Virtually every industry can benefit from generative AI, she noted:
AI co-pilots, such as those just announced by Microsoft, can boost the productivity of over a billion office workers and tens of millions of software engineers. Millions of professionals in legal services, sales, customer support, and education will be available to leverage AI systems that are trained in their fields.
And the co-pilots and assistants are set to create new multi-hundred-billion-dollar market opportunities for our customers. We are seeing some of the earliest applications of generative AI in marketing, media, and entertainment.
CEO Huang certainly waved the flag for the technology in a quick ‘LLM 101’ for Wall Street analysts:
Large Language Models are pretty phenomenal. [They have] the ability to understand unstructured language. But at its core, what [an LLM] has learned is the structure of human language. And it has encoded within it – compressed within it – a large amount of human knowledge that it has learned from the corpuses that it studied. When you see smaller models, it’s very likely that they were derived or distilled from, or learned from, larger models, just as you have professors and teachers and students.
And you’re going to see this going forward. You start from a very large model, and it has a large amount of generality and generalization and what’s called zero-shot capability. And so, for a lot of applications, and for questions or skills that you haven’t trained it specifically on, these Large Language Models, miraculously, have the capability to perform them. That’s what makes it so magical!
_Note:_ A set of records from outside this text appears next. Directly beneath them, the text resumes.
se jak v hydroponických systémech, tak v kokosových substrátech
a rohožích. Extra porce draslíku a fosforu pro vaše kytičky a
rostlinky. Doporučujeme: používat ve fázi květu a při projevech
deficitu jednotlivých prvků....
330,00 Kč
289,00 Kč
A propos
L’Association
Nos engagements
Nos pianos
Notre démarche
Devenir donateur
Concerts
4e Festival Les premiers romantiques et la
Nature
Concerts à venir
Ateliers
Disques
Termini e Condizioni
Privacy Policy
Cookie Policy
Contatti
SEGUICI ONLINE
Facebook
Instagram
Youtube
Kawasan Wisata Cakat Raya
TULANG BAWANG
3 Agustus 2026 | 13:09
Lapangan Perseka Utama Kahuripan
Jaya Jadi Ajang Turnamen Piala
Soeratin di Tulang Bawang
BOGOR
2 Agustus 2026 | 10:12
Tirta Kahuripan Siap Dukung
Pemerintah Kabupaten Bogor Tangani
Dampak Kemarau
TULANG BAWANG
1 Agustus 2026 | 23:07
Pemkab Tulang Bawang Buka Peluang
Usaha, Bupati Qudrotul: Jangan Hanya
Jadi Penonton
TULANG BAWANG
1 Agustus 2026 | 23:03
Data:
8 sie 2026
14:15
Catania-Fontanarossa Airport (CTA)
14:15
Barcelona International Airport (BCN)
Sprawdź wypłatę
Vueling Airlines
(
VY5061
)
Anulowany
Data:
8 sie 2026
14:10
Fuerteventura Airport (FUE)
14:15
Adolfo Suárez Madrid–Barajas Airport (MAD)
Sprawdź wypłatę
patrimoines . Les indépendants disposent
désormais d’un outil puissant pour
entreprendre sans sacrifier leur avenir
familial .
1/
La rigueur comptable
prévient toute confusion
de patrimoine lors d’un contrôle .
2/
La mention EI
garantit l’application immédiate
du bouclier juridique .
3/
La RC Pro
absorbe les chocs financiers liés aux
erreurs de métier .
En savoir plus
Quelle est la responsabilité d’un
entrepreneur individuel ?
Hyperbole aside, Huang set out his vision in no uncertain terms:
We’re seeing two simultaneous platform shifts at the same time. One is accelerated computing, and the reason for that is because it’s the most cost-effective, most energy-effective, and most performant way of doing computing now. Then, all of a sudden, enabled by accelerated computing, generative AI came along. And this incredible application now gives everyone two reasons to transition, to do a platform shift from general-purpose computing, the classical way of doing computing, to this new way of doing computing, accelerated computing. So, this is not a near-term thing. This is a long-term industry transition.
He added:
The most significant opportunities are in the world’s largest industries, where companies can realize trillions of dollars of productivity gains. It is an exciting time for NVIDIA, our customers, partners, and the entire ecosystem to drive this generational shift in computing.
My take
The best way for companies to increase their throughput, and improve energy efficiency and cost efficiency, is to divert their capital budgets to accelerated computing and generative AI, claimed Huang. In short: send your cash to NVIDIA!
In fairness, it has worked for many investors. The average crypto nerd who bet their shirt on Bitcoin would have done better to buy NVIDIA shares rather than huddle next to one of its GPUs and pray it mines some tokens.